N. 32 - L'economia dell'UmbriaAggiornamento congiunturale

Nella prima parte del 2022 l'attività economica umbra ha continuato a crescere in misura sostenuta, favorita da una domanda robusta in tutti i principali settori. Secondo l'indicatore trimestrale dell'economia regionale (ITER) elaborato dalla Banca d'Italia, nel primo semestre dell'anno il PIL dell'Umbria è cresciuto del 5,5 per cento rispetto allo stesso periodo del 2021, in linea con l'andamento registrato a livello nazionale. Il progressivo deterioramento delle condizioni di offerta e l'inflazione eccezionalmente elevata hanno tuttavia peggiorato profondamente le aspettative di imprese e famiglie e rappresentano un forte freno al futuro sviluppo del prodotto regionale.

L'indagine condotta presso le imprese industriali e dei servizi ha evidenziato una significativa crescita del fatturato nei primi nove mesi dell'anno, anche per effetto del marcato incremento dei prezzi di vendita. Nella manifattura l'espansione dell'attività produttiva e quella del fatturato hanno interessato tutti i principali comparti; come nel 2021 le esportazioni sono cresciute più intensamente rispetto a quanto osservato nel Paese. L'edilizia ha beneficiato degli incentivi fiscali connessi con le attività di ristrutturazione, del buon andamento delle compravendite e dell'avanzamento dell'attività di ricostruzione post-terremoto. Il miglioramento della situazione sanitaria ha favorito soprattutto i servizi, in particolare quelli turistici. Le presenze sono tornate su livelli simili a quelli osservati nel 2019, anche grazie alla marcata ripresa della componente straniera. L'aeroporto regionale ha fatto registrare flussi di passeggeri mai raggiunti in precedenza.

Dopo il parziale recupero dello scorso anno, l'occupazione è rimasta pressoché stabile. All'aumento del numero di lavoratori dipendenti si è contrapposta una riduzione degli autonomi. La partecipazione al mercato del lavoro è rimasta bassa e si è riflessa in un calo del tasso di disoccupazione. Le attivazioni nette di contratti alle dipendenze hanno lievemente rallentato, in particolare nei mesi estivi. Si è ridotto il saldo delle posizioni a tempo determinato; quello dei contratti a tempo indeterminato si è invece ampliato, anche per effetto delle trasformazioni di impieghi già in essere. L'elevata inflazione non si è finora trasmessa ai salari, la cui crescita risulta moderata. L'erosione del potere di acquisto, seppur mitigata da alcune misure di supporto introdotte dal Governo, si è riflessa in un rallentamento dei consumi e dei depositi bancari delle famiglie.

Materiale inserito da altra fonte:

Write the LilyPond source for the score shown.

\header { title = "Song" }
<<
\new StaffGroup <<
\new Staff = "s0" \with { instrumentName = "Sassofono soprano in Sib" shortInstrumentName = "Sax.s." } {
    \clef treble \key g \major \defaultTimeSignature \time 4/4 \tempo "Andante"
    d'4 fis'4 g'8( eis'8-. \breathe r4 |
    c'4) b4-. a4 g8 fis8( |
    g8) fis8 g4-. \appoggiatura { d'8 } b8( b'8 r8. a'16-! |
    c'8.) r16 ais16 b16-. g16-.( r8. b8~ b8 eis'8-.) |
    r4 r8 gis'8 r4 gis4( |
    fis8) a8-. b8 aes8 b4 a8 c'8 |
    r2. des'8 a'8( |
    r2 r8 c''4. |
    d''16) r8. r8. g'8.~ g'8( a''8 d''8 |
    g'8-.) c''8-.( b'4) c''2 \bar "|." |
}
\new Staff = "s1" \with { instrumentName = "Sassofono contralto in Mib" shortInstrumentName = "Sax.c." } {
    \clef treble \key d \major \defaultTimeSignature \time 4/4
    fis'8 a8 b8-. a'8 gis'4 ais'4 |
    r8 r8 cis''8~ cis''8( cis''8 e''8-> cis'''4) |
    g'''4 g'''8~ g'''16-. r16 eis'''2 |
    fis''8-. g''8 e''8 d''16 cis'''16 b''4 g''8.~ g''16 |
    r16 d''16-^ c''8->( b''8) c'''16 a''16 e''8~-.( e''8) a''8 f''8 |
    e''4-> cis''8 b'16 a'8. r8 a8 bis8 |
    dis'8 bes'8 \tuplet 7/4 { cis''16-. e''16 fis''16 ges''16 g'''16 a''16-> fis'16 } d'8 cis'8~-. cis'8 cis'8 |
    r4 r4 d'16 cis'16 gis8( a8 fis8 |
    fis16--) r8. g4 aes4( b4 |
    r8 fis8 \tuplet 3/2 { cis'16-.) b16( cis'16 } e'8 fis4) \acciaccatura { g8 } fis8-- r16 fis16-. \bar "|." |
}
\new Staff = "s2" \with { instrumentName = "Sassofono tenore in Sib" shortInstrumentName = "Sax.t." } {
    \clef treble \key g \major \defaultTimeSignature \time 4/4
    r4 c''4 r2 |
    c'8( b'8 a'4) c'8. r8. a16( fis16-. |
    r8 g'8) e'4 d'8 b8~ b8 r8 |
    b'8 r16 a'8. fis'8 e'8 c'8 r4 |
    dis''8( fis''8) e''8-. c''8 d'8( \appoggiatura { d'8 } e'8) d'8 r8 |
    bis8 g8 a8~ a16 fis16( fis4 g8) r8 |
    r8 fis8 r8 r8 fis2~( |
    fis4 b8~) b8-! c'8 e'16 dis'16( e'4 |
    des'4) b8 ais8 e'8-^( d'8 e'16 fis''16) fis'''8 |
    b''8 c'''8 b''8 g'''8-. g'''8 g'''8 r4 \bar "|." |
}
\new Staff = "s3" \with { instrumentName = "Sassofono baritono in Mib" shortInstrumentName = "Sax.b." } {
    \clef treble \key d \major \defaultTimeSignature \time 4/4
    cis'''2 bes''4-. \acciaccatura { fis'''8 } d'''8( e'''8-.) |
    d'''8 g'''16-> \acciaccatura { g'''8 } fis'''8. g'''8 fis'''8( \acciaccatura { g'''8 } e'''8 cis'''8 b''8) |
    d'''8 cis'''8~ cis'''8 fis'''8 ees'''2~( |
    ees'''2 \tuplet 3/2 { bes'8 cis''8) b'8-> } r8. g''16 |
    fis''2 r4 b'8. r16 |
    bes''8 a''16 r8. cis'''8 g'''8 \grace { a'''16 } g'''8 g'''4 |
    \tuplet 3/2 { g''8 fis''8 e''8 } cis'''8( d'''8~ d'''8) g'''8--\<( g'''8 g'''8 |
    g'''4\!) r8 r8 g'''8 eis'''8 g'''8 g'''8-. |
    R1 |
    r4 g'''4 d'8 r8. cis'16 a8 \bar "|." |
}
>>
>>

I forti rincari dei beni energetici e di altri input produttivi e il permanere delle tensioni geopolitiche hanno deteriorato la fiducia di imprese e consumatori. I margini economici delle aziende si sono compressi a causa delle difficoltà di trasferire interamente sui listini i maggiori costi di produzione. La liquidità, pur rimanendo su livelli elevati, ha iniziato a risentire del crescente fabbisogno di circolante, soddisfatto dalle imprese manifatturiere di medie e grandi dimensioni anche attraverso un più ampio ricorso ai prestiti bancari.

L'accresciuta incertezza che caratterizza il contesto economico si è riflessa in un diffuso rinvio dei piani di investimento e, per le aziende più esposte ai rincari energetici, nella possibilità di sospensione parziale o totale dell'attività nei prossimi mesi. Pur in assenza di segnali di deterioramento della qualità del credito, la percezione di un maggior rischio prospettico si sta traducendo in un irrigidimento dei criteri di offerta applicati dalle banche ai nuovi prestiti, che interrompe una lunga fase accomodante.